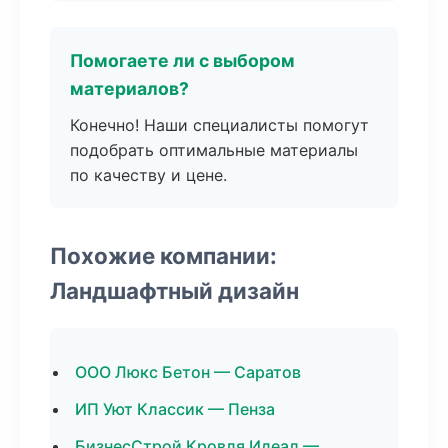
Помогаете ли с выбором
материалов?
Конечно! Наши специалисты помогут
подобрать оптимальные материалы
по качеству и цене.
Похожие компании:
Ландшафтный дизайн
ООО Люкс Бетон — Саратов
ИП Уют Классик — Пенза
БизнесСтрой Кровля Идеал —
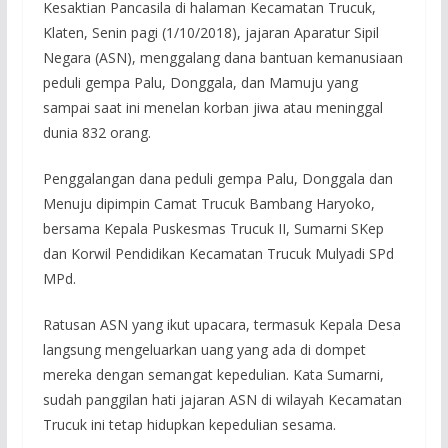
Kesaktian Pancasila di halaman Kecamatan Trucuk,
Klaten, Senin pagi (1/10/2018), jajaran Aparatur Sipil
Negara (ASN), menggalang dana bantuan kemanusiaan
peduli gempa Palu, Donggala, dan Mamuju yang
sampai saat ini menelan korban jiwa atau meninggal
dunia 832 orang.
Penggalangan dana peduli gempa Palu, Donggala dan
Menuju dipimpin Camat Trucuk Bambang Haryoko,
bersama Kepala Puskesmas Trucuk II, Sumarni SKep
dan Korwil Pendidikan Kecamatan Trucuk Mulyadi SPd
MPd.
Ratusan ASN yang ikut upacara, termasuk Kepala Desa
langsung mengeluarkan uang yang ada di dompet
mereka dengan semangat kepedulian. Kata Sumarni,
sudah panggilan hati jajaran ASN di wilayah Kecamatan
Trucuk ini tetap hidupkan kepedulian sesama.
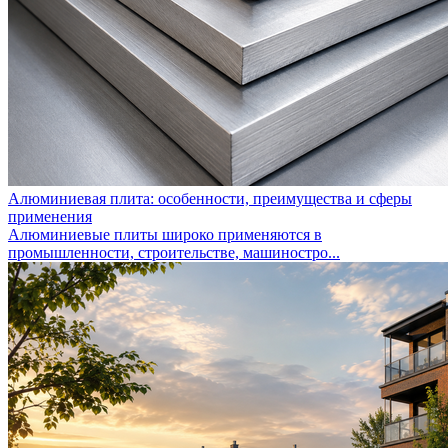
Алюминиевая плита: особенности, преимущества и сферы
применения
Алюминиевые плиты широко применяются в
промышленности, строительстве, машиностро...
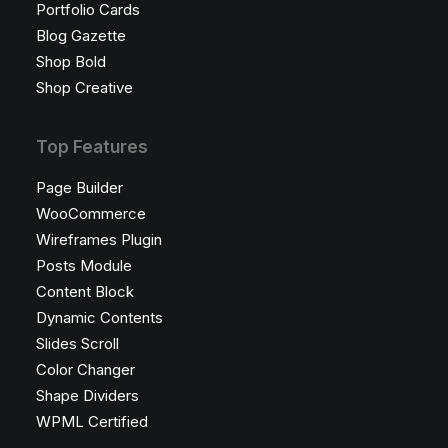
Portfolio Cards
Blog Gazette
Shop Bold
Shop Creative
Top Features
Page Builder
WooCommerce
Wireframes Plugin
Posts Module
Content Block
Dynamic Contents
Slides Scroll
Color Changer
Shape Dividers
WPML Certified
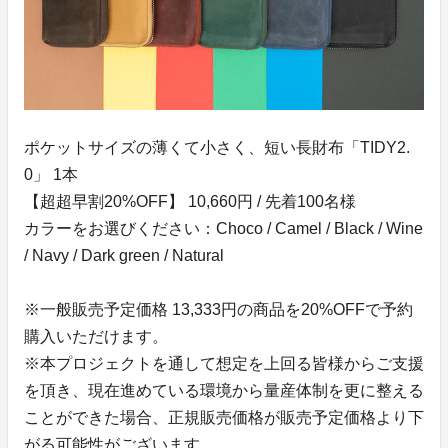
ポケットサイズの薄くて小さく、短い長財布「TIDY2.
0」 1本
【超超早割20%OFF】 10,660円 / 先着100名様
カラーをお選びください：Choco / Camel / Black / Wine
/ Navy / Dark green / Natural
※一般販売予定価格 13,333円の商品を20%OFFで予約
購入いただけます。
※本プロジェクトを通して想定を上回る皆様からご支援
を頂き、現在進めている環境から量産体制を更に整える
ことができた場合、正規販売価格が販売予定価格より下
がる可能性がございます。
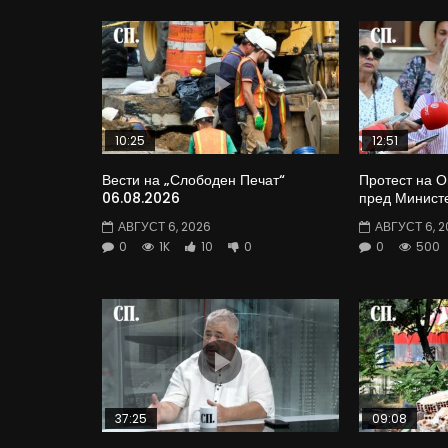
10:25
12:51
Вести на „Слободен Печат“
Протест на 
06.08.2026
пред Министе
АВГУСТ 6, 2026
АВГУСТ 6, 2
0
1K
10
0
0
500
37:25
09:08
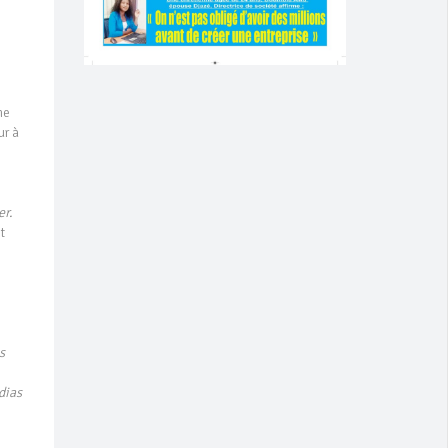
ne
ur à
er.
t
s
dias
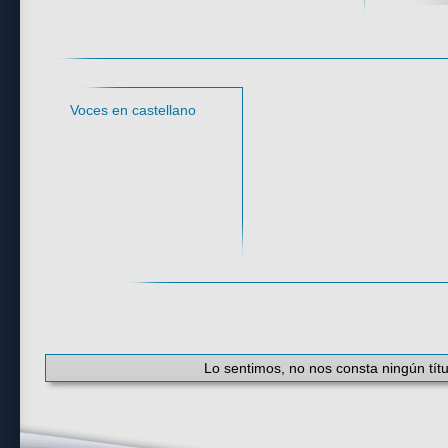
Idioma
Voces en castellano
#
·
A
·
B
·
C
·
D
·
E
·
F
·
G
·
H
·
I
·
J
·
K
Lo sentimos, no nos consta ningún títu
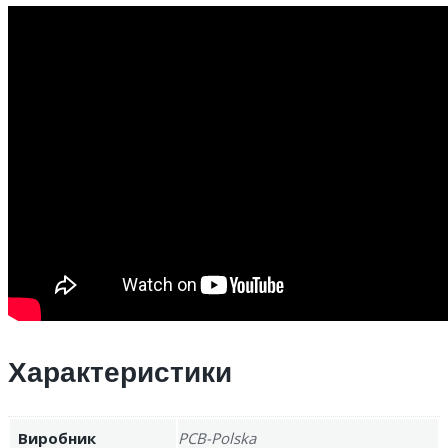
Характеристики
Виробник
PCB-Polska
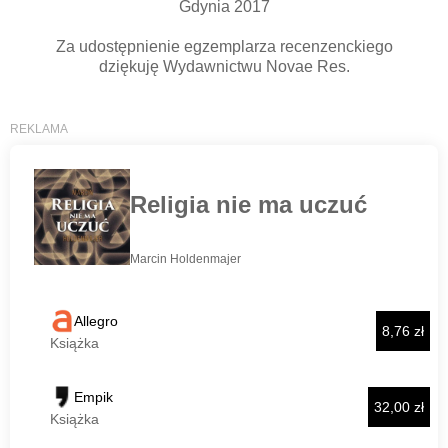
Gdynia 2017
Za udostępnienie egzemplarza recenzenckiego
dziękuję Wydawnictwu Novae Res.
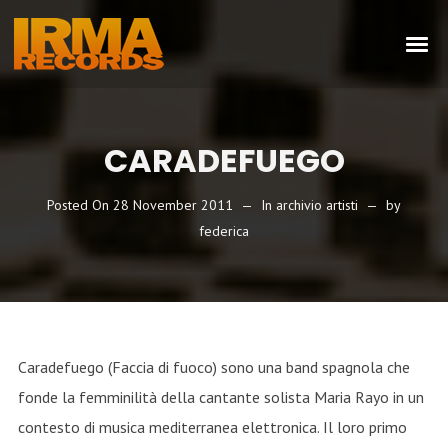
CARADEFUEGO
Posted On
28 November 2011
In
archivio artisti
by
federica
Caradefuego (Faccia di fuoco) sono una band spagnola che
fonde la femminilità della cantante solista Maria Rayo in un
contesto di musica mediterranea elettronica. Il loro primo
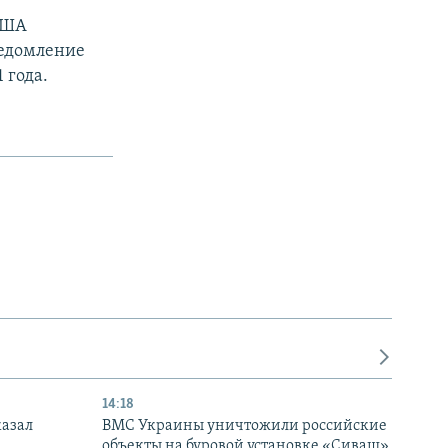
США
ведомление
 года.
14:18
казал
ВМС Украины уничтожили российские
объекты на буровой установке «Сиваш»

==============================

Locate each line in the records that contains the word "gempa", and copy those lines out in full.

▶ **SOLUTION FOR THIS EXERCISE**:
peduli gempa Palu, Donggala, dan Mamuju yang
Penggalangan dana peduli gempa Palu, Donggala dan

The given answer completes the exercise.